AUSGEWÄHLTE TEXTSTELLE =
Westfalen-Blatt: Das WESTFALEN-BLATT (Bielefeld) zur zweiten Amtszeit von US-Präsident Obama
Bielefeld (ots)
Barack Obama droht schneller zu einer »lahmen Ente« zu werden, als es selbst seine Kritiker zu Beginn seiner zweiten Amtszeit vorhergesagt hätten. Innerhalb weniger Tage verwandelte sich die ehrgeizige Agenda des Präsidenten für die nächsten vier Jahre in eine ferne Erinnerung.
Statt um schärfere Waffengesetze geht es nun um die Schnüffelei seines Justizministeriums in den Telefonprotokollen von Journalisten. Während die erhoffte Überholung der Einwanderungsgesetze im Kongress festhängt, beschäftigen sich die Abgeordneten mit den Schikanen der Steuerbehörde IRS gegen konservative Organisationen. Die neue Job-Offensive des Weißen Hauses geriet in den Hintergrund hartnäckiger Fragen zu den Umständen des Terroranschlags von Bengasi.
Obama wirkt bei alldem wie ein Reh im Scheinwerferlicht. Überrascht. Unbekümmert. Untätig. Er verurteilt die Vorgänge beim IRS als »ungeheuerlich« oder redet sich als »nicht zuständig« heraus - als wäre ein Zuschauer seiner eigenen Präsidentschaft. Nur ist Obama eben nicht politischer Zaungast, sondern der »Commander in Chief«, und es ist seine Regierung, in der diese Dinge passieren.

ZU ERLEDIGENDE AUFGABE = Schreiben Sie den obigen Kommentar zur zweiten Amtszeit Obamas vollständig und Wort für Wort ab.

EINTRÄGE IM DATENSATZ =
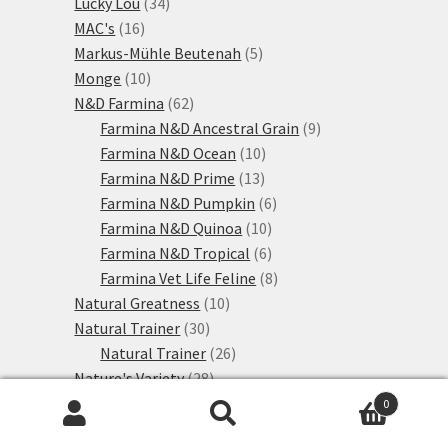
34
produkty
Lucky Lou
34
16
produktů
MAC's
16
produktů
5
Markus-Mühle Beutenah
5
10
produktů
Monge
10
produktů
62
N&D Farmina
62
produktů
9
Farmina N&D Ancestral Grain
9
10
produktů
Farmina N&D Ocean
10
13
produktů
Farmina N&D Prime
13
produktů
6
Farmina N&D Pumpkin
6
10
produktů
Farmina N&D Quinoa
10
produktů
6
Farmina N&D Tropical
6
produktů
8
Farmina Vet Life Feline
8
10
produktů
Natural Greatness
10
30
produktů
Natural Trainer
30
produktů
26
Natural Trainer
26
28
produktů
Nature's Variety
28
4
produktů
Nutriplus
4
0
produkty
6
Hledat:
Hledat
Nutrivet Inne
6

ANTWORT ZUR AUFGABE =
Westfalen-Blatt: Das WESTFALEN-BLATT (Bielefeld) zur zweiten Amtszeit von US-Präsident Obama
Bielefeld (ots)
Barack Obama droht schneller zu einer »lahmen Ente« zu werden, als es selbst seine Kritiker zu Beginn seiner zweiten Amtszeit vorhergesagt hätten. Innerhalb weniger Tage verwandelte sich die ehrgeizige Agenda des Präsidenten für die nächsten vier Jahre in eine ferne Erinnerung.
Statt um schärfere Waffengesetze geht es nun um die Schnüffelei seines Justizministeriums in den Telefonprotokollen von Journalisten. Während die erhoffte Überholung der Einwanderungsgesetze im Kongress festhängt, beschäftigen sich die Abgeordneten mit den Schikanen der Steuerbehörde IRS gegen konservative Organisationen. Die neue Job-Offensive des Weißen Hauses geriet in den Hintergrund hartnäckiger Fragen zu den Umständen des Terroranschlags von Bengasi.
Obama wirkt bei alldem wie ein Reh im Scheinwerferlicht. Überrascht. Unbekümmert. Untätig. Er verurteilt die Vorgänge beim IRS als »ungeheuerlich« oder redet sich als »nicht zuständig« heraus - als wäre ein Zuschauer seiner eigenen Präsidentschaft. Nur ist Obama eben nicht politischer Zaungast, sondern der »Commander in Chief«, und es ist seine Regierung, in der diese Dinge passieren.